To pretend human beings are all as sex-callous, and paralyzed from the waist down, as Larry Flynt, would be to engage in a gross lie, and that’s why sex, in any real piece of art, has to be implied not visualized.   Did God show us the temptation David felt when he saw the beauty bathing on the rooftop?  Yes.  Did God choose to show us the actual moment of consummation in that story?   No.   Because God knows you aren’t an idiot.   Larry Flynt, and Hollywood, and Planned Parenthood are the ones who want to turn you into a rutting piece of meat.

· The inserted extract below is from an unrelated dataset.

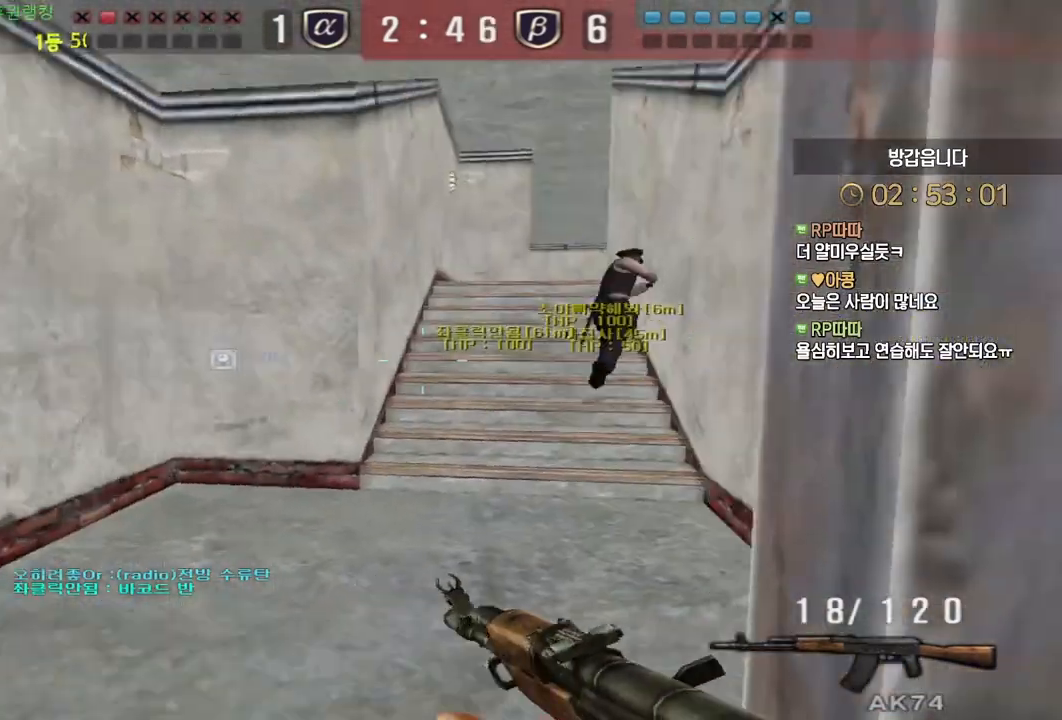
{"keys": ["a", "w"], "mouse": [], "events": [[283, "shift", "up"], [367, "shift", "down"], [417, "shift", "up"]]}
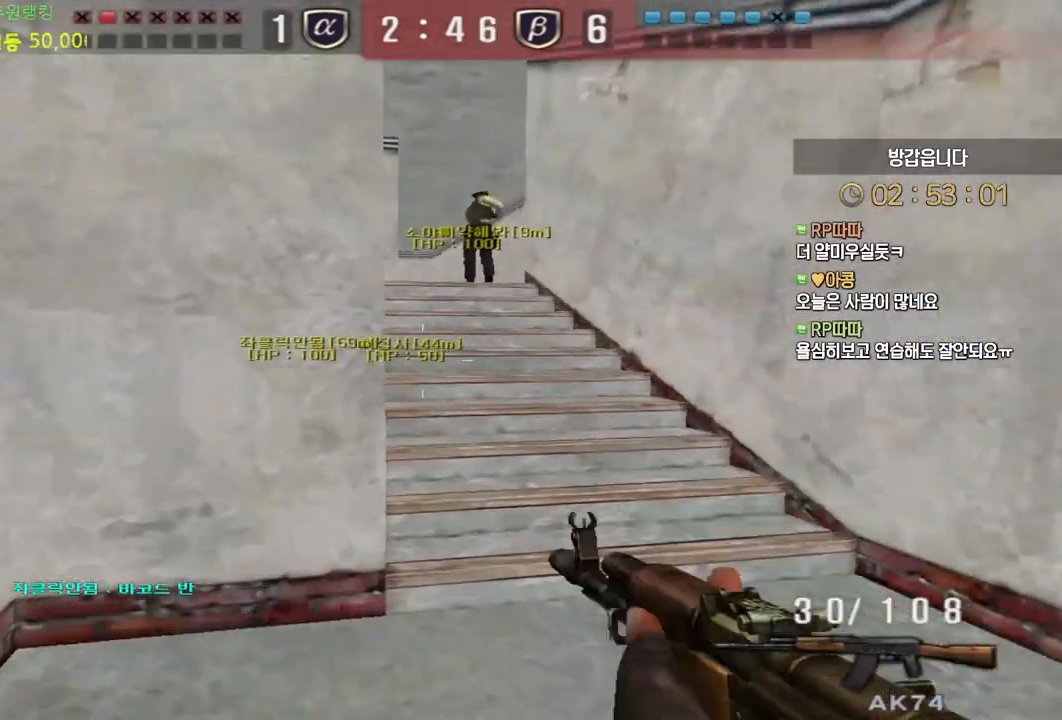
{"keys": ["d", "w"], "mouse": [], "events": [[33, "shift", "down"], [83, "a", "up"], [100, "shift", "up"], [117, "d", "down"], [233, "shift", "down"], [283, "shift", "up"], [450, "shift", "down"], [500, "shift", "up"]]}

Returning to story, let’s go to the honest way of treating a divine gift: sexuality.  In one of my favorite films of all time, “It’s a Wonderful Life,” Violet Bix is presented as the sort of woman who made cab drivers, policemen and loan officers stop on the street and ponder the reality of desire. It wasn’t a story that pretended desire didn’t exist, nor was it a story that followed that desire all the way to naked flesh-on-flesh.   It just allowed the temptation to be presented, and it presented it with light-hearted charm.   The police officer goes off to his wife and George Bailey, eventually, goes off a courting.   Do we need to follow Bert the cop back to his afternoon amour with his wife?   Does George need to be seen in the bed of every Bedford Falls virgin?   The answer, for thinking people, of course, is no. There are some rooms we do not need to enter.

On the other hand, there are a few shrieking purists who think a Christian story should be as sexless and dry-cleaned as a choir robe back from the cleaners.    I would point those sorts to Solomon 1:13:

A bundle of myrrh is my wellbeloved unto me; he shall lie all night betwixt my breasts.

When was the last time you listened to that from the pulpit?

Enter Hollywood.  When the Almighty speaks a truth, and God’s pastors ignore it, then Hollywood will distort it without mercy.  The truth is that any story, any film, any novel that pretends to a holiness God HIMSELF did not model is not really a story about our condition, and certainly not a story about God’s creation.   Good Christian stories should contend with not just love, but desire, in a way that glorifies the absolute marvel of HIS creation.

So, in practical terms, when we see Jennifer Ehle, in the BBC version of Pride and Prejudice, and she’s dressed in her revealing Empire waist dress, her beauty is not making up for poor story;  it’s just adorning exquisite story.

That puts a lot of pressure on the writer.

But God shouldn’t have to do all the work.